We spent the holidays wearing winter sweaters and bonnet, wandering around a mountain town nestled in a misty pine forest located thousands of meters above sea level. We had that alpine Christmas in Sagada.
The quaint town of Sagada is located at an altitude about a hundred meters higher than Baguio City. But unlike the bustling City of Pines, Sagada has earned the reputation of being idyllic and away from civilization.
We began to realize the remoteness of Sagada being true, when in Bontoc we rode on top of a jeepney jam-packed with passengers and basket-loads of goods on the way to this mountain town. As top-loaders, we had a terrifyingly breathtaking view of deep ravines, terraced hillsides and white clouds blanketing the Cordillera mountain peaks.
In about an hour, the jeepney went through a winding rode in a lush forest where there were occasional views of valleys and limestone cliffs. Another turn and we saw the welcome signage and more limestone formations jutting out from the thick foliage.
Sagada’s fame is derived from these photogenic primeval rock formations where wooden coffins are lashed to limestone outcrops along cliffs. There are also numerous subterranean caves that were used by ancient mountain tribes as burial sites. Caving in the deep network of limestone caverns have lured local and foreign tourists to Sagada.
We arrived in Sagada’s town center around lunch time. Since it was Christmas Eve, the town was busy with tourists but not crowded. We signed up at the Tourists Information Center from where we were informed that we cannot do any caving because my seven-year old son is not old enough to go through Sumaguing Cave.
But there are a number of exciting activities in Sagada. Hiking is one. After checking in at Green House Inn, we began our hike to Echo Valley and then later to Kapay-aw Rice Terraces.
The hike to Echo Valley begins at the century-old Episcopal Church of St. Mary where we gave in to the offer of a patupat vendor to sample their sweet local delicacy. Patupat tastes like the lowland suman only that it’s made of native rice and wrapped in banana leaves.
Our walk continued to the cemetery behind the church then down the trail leading to the top of a cliff, overlooking the jagged limestone walls and the famous hanging coffins.
We did what most people do upon reaching this part of the hike –shouting, blowing, and whistling to the wind then listening to the muffled sounds that reverberated throughout the valley. Hence, this area is called Echo Valley.
We hiked the narrow path leading off through the deep foliage below to see the hanging coffins up close. Suspended on the cliff side are the wooden coffins. Some coffins have chairs attached to it. Those chairs give us a clue on the burial practice of the locals.
We learned that before a corpse is placed inside the wooden coffin, it is sat on a chair for a few days. The same chair used in the ritual is hanged together with the coffin.

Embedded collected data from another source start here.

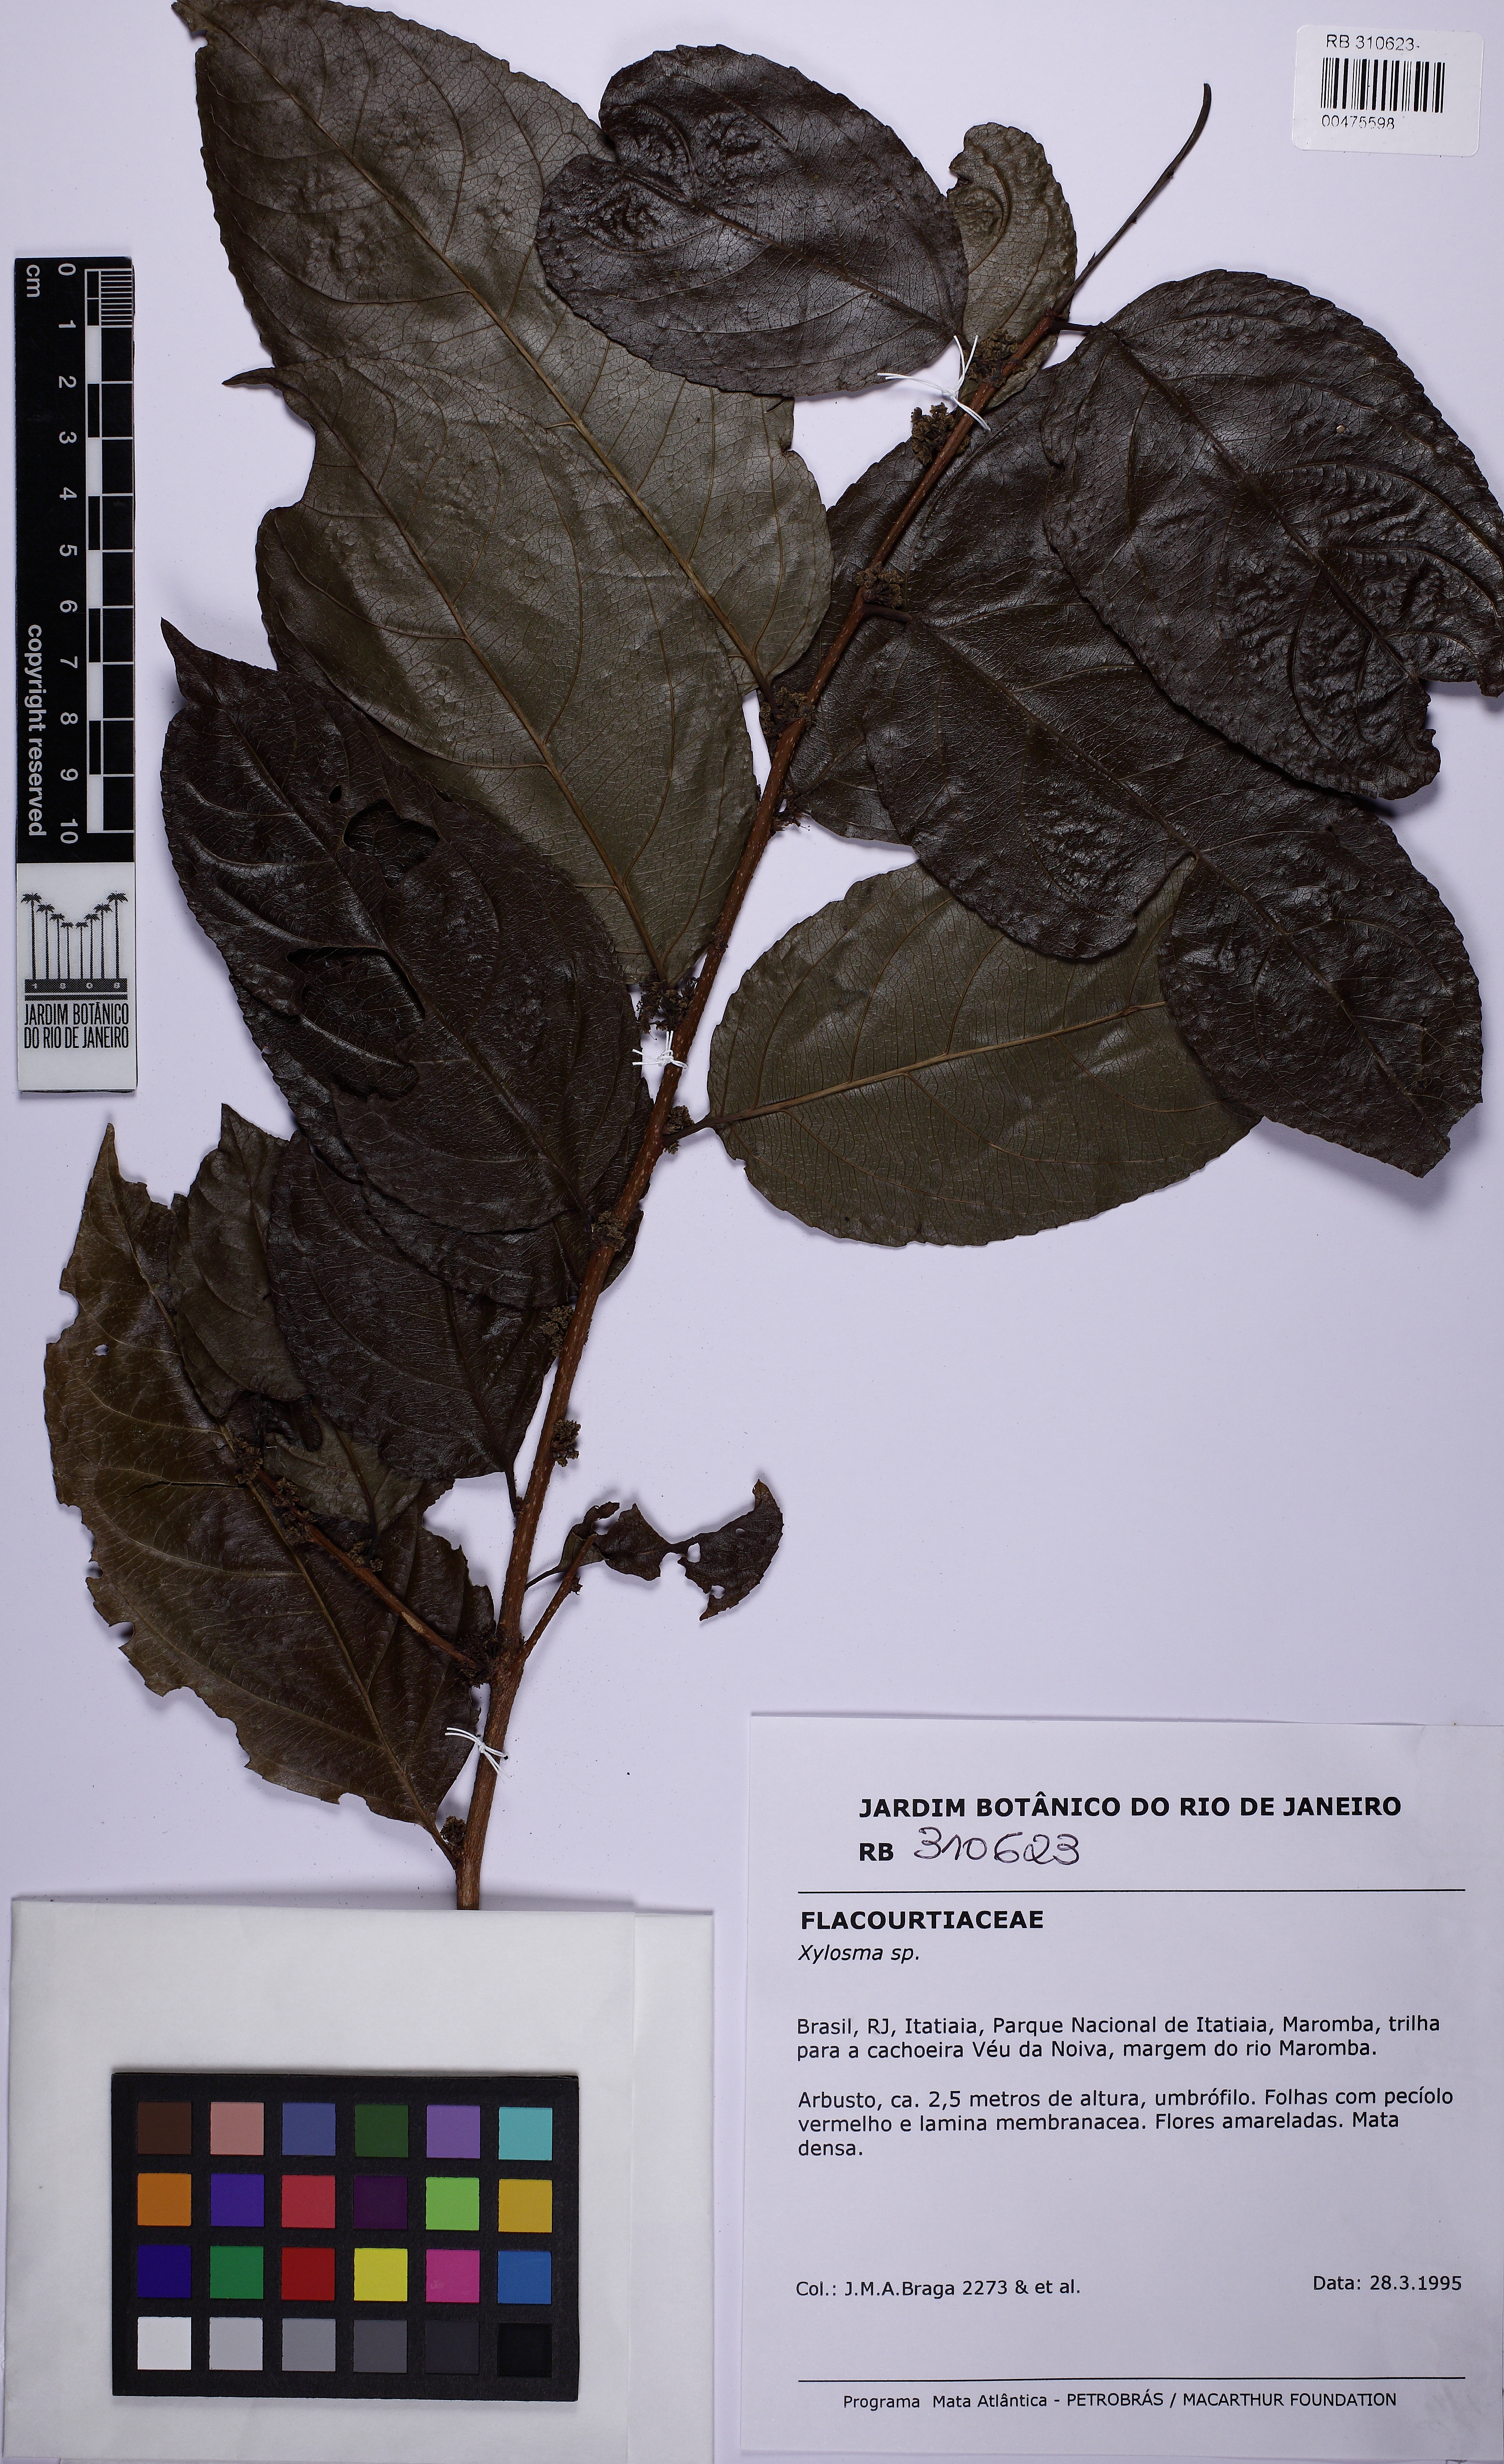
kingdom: Plantae
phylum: Tracheophyta
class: Magnoliopsida
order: Malpighiales
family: Salicaceae
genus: Xylosma
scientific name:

Following the flow of a narrow stream led us to the entrance of a cave with a subterranean river. At the entrance of Matang Cave, we enjoyed balancing river stones to create freestanding sculptures.
Speaking of river stones, unlike the Ifugao terraces that generally have mud walls these round and smooth stones were used to reinforce the terraces walls in the Mountain Province.
Back at the town center, we continued walking south toward Kapay-aw Rice Terraces. On the way we stopped by the view deck of Sugong Hanging Coffins. The picturesque limestone formations at Sugong resemble church spires with its hanging coffins looking like logs from the view deck.
The locals believe that pointing at any of the coffins and skeletons is considered the worst kind of bad luck.
Gaia Café and Craft has a view deck to Kapay-aw Rice Terraces. Guests were encouraged to grab a good read from the Padi Joseph Domogo Library while waiting for their orders to be served.
For that day we had free meals since Gaia was celebrating its anniversary.
Viewing the charming rice terraces under a quaint wooden café together with the warmest people in cold Sagada capped our Christmas Eve.
We still have plenty of time to complete our trekking itinerary but we opted to explore Sagada at a slow pace. We reserved the our trek to Kiltepan Rice Terraces for the following day -Christmas Day.
On Christmas Day morning, we gingerly scrambled the trail to Kiltepan Rice Terraces view point under towering pine trees. The hike was like a biology class field trip where we were introduced to different flora that thrives in high altitude climate.
There were wild raspberries ready for picking. Like biology students on a field trip, we soon began to collect perfect pine cones that fell from the trees. My son would later giveaway the pine cones as pasalubong to those who were left at home.
After a 45-minute trek, we made it through the Kiltepan view point. Kil-tep-an is a contraction of the names of the three barangays the terraces spans –Kilong, Tetep-an, and Antadao.
Reaching the Kiltepan Rice Terraces viewpoint is the highlight of our Christmas day in Sagada. From the viewpoint is a panoramic view of the rice terraces, a portion of the Chico River, and the ancient Spanish way –a road carved at the foothills that was used by the friars for their missionary zeal in the Cordilleras.